Two to be “immediately released”
Former Butare prefect Alphonse Nteziryayo got his sentence cut from 30 to 25 years. Another former prefect of Butare Sylvain Nsabimana and ex-mayor of Ngoma Joseph Kanyabashi are to go free after their sentences were cut to 18 and 20 years respectively (from 25 years and 35 years), since this is exactly the time they have spent in preventive detention.

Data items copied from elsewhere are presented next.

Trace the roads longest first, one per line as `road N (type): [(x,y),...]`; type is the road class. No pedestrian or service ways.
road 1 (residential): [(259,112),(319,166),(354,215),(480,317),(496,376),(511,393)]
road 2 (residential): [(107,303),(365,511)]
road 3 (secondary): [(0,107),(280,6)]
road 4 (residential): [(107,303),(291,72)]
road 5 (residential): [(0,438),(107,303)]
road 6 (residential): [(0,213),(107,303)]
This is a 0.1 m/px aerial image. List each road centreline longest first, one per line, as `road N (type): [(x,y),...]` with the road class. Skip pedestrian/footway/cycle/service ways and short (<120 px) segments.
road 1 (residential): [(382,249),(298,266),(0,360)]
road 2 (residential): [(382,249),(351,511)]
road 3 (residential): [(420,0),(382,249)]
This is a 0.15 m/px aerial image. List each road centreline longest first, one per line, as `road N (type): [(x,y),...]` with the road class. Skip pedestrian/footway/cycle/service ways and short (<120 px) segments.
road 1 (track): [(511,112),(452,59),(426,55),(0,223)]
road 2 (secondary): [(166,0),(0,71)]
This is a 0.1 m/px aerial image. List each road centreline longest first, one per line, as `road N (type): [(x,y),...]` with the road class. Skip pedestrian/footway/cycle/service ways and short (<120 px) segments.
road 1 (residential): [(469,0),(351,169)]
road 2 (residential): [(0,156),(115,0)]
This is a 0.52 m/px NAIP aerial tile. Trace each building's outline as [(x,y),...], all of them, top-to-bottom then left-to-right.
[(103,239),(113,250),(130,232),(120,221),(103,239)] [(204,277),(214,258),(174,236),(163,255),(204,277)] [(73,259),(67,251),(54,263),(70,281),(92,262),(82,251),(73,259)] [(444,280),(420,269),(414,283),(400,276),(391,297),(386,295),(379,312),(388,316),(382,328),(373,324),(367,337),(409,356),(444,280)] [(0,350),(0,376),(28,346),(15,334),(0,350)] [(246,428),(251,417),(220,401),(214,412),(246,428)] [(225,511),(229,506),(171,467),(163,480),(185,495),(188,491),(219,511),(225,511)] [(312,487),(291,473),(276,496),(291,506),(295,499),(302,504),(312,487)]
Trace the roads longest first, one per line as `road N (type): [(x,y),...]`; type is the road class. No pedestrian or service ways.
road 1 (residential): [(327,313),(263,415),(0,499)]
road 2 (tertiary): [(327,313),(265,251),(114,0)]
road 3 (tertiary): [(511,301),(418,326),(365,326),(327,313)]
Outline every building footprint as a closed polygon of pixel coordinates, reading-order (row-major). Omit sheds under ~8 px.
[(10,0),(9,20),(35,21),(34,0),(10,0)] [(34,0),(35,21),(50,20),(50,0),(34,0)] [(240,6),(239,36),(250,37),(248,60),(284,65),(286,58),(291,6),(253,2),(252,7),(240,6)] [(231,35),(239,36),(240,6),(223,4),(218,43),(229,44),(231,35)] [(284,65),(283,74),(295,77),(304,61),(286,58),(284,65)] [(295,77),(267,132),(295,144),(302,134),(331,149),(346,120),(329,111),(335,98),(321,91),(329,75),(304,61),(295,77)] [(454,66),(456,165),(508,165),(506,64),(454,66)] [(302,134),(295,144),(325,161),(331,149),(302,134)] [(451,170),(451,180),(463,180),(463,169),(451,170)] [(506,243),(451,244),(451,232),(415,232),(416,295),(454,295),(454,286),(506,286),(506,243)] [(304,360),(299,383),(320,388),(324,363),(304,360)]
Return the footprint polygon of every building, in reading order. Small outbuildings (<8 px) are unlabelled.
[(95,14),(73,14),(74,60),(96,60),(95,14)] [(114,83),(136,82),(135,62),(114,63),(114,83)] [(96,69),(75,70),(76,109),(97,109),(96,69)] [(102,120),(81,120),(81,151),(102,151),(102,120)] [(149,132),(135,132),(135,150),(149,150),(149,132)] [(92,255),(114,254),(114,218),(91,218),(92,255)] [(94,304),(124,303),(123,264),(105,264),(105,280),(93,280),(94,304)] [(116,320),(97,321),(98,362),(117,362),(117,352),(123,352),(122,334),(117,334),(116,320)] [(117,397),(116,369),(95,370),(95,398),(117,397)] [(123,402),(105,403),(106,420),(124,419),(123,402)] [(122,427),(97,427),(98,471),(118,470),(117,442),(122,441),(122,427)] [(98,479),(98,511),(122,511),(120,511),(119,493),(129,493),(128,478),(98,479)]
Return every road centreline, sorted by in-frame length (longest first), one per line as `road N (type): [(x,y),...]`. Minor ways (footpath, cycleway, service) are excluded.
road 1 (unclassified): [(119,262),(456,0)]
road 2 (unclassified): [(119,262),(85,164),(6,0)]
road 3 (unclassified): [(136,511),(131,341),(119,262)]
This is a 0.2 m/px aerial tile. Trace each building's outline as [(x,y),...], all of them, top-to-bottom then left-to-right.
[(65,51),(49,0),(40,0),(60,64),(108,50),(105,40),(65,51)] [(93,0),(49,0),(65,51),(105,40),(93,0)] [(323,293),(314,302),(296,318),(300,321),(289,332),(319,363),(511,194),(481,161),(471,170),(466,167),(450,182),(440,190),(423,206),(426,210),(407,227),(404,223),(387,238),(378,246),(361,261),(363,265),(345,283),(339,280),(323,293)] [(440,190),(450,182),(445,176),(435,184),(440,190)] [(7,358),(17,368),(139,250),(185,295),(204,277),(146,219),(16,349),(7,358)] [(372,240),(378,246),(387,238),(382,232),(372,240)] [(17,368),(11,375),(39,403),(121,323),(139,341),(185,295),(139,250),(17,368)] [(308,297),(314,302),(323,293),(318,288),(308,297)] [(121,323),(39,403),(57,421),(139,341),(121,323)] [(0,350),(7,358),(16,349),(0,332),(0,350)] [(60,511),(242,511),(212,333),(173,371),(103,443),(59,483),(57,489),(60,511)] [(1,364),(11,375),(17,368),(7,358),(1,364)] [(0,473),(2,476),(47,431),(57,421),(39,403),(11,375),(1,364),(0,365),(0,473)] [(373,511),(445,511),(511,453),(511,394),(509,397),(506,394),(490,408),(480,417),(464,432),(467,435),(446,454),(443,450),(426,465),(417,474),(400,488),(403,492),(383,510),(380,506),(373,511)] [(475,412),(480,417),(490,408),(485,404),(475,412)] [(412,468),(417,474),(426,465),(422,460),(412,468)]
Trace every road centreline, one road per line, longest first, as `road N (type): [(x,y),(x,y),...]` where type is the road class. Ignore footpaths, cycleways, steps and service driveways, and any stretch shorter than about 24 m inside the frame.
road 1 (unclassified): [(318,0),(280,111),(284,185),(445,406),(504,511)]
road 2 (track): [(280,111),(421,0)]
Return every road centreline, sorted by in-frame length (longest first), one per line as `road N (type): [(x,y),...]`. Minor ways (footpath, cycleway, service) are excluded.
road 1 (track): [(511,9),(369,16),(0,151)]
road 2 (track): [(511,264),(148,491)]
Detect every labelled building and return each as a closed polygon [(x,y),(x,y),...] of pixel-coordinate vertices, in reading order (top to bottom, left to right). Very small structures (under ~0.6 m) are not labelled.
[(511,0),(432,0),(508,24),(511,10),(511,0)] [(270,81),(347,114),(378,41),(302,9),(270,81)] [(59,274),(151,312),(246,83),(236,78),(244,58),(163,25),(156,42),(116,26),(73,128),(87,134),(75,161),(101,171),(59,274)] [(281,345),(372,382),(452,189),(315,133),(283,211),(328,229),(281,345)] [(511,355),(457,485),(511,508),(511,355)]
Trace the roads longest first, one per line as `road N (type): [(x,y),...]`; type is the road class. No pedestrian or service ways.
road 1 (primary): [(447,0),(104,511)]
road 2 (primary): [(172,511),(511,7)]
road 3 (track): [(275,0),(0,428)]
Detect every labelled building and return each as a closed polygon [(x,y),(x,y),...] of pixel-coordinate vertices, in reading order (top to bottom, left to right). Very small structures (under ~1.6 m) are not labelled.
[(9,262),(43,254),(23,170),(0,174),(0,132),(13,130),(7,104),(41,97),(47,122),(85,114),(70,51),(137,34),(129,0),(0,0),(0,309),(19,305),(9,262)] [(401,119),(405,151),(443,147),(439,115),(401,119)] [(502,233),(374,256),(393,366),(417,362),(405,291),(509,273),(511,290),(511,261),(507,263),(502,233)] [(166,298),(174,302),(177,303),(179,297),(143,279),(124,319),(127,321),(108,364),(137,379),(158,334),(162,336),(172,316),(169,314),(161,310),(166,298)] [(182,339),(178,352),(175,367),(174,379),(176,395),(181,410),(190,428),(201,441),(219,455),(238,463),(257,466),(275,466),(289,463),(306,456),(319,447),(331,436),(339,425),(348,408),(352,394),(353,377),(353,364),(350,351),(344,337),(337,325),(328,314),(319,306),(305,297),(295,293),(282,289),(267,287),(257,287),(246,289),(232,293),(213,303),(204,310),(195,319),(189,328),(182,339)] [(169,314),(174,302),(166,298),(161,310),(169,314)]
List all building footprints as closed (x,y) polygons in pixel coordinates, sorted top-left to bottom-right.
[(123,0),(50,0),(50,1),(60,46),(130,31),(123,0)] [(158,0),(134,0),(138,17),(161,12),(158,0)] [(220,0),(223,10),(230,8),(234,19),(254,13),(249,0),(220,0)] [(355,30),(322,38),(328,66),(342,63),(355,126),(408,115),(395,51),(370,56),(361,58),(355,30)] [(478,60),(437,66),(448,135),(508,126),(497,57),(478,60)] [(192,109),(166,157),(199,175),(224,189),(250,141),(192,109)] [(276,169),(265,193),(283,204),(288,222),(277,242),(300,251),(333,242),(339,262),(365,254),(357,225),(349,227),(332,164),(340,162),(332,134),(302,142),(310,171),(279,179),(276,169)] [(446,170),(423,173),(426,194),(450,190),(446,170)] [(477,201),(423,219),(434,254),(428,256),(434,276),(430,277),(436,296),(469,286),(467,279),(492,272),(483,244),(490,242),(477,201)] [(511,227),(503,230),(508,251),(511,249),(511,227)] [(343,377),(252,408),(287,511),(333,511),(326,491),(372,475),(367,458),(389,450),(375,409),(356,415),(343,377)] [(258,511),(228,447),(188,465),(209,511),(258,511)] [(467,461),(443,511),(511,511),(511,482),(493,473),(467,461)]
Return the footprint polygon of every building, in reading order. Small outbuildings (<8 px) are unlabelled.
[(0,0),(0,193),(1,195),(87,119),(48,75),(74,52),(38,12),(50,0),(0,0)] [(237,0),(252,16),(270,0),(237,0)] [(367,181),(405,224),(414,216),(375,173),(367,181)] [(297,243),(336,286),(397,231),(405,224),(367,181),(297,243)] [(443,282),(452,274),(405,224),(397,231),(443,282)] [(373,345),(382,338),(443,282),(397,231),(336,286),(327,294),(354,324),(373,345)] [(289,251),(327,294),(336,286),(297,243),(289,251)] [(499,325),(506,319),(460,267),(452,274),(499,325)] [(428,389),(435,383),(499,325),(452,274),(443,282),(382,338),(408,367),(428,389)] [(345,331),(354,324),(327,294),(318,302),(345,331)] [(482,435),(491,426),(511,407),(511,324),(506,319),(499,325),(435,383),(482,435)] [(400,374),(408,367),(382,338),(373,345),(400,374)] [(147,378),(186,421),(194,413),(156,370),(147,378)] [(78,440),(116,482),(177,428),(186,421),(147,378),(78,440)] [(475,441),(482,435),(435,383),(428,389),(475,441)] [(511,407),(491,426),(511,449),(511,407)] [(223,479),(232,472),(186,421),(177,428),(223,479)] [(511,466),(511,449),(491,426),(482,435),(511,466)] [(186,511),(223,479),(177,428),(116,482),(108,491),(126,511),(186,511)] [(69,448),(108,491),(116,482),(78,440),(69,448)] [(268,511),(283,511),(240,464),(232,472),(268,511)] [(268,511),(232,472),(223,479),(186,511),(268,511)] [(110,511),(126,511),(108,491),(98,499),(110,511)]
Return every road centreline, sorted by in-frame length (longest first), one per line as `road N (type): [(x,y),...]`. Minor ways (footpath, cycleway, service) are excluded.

The Appeals judges essentially confirmed the guilty verdicts of the Trial Chamber, except in the case of Kanyabashi. Arsène Shalom Ntahobali, born in 1970 and the youngest convict of the ICTR, remains convicted for genocide, extermination and rape, crimes the judges found he encouraged, ordered or committed personally between April and June 1994 in Butare. As for Kanyabashi, the judges threw out his convictions for genocide and extermination, upholding only his criminal responsibility for inciting genocide through a megaphone in May and June 1994 in his commune.
The court ordered the immediate release of Nsabimana and Kanyabashi. The other four are to remain in ICTR custody pending transfer to the country or countries where they will serve their sentences.
Kanyabashi and Nsabimana greeted the judgment with smiles, embracing members of their families who had come to hear the decision. Nyiramasuhuko and the three others remained stony-faced.
This judgment marks the effective closure of the ICTR, set up by the UN Security Council at the end of 1994 to try those “most responsible” for the Rwandan genocide.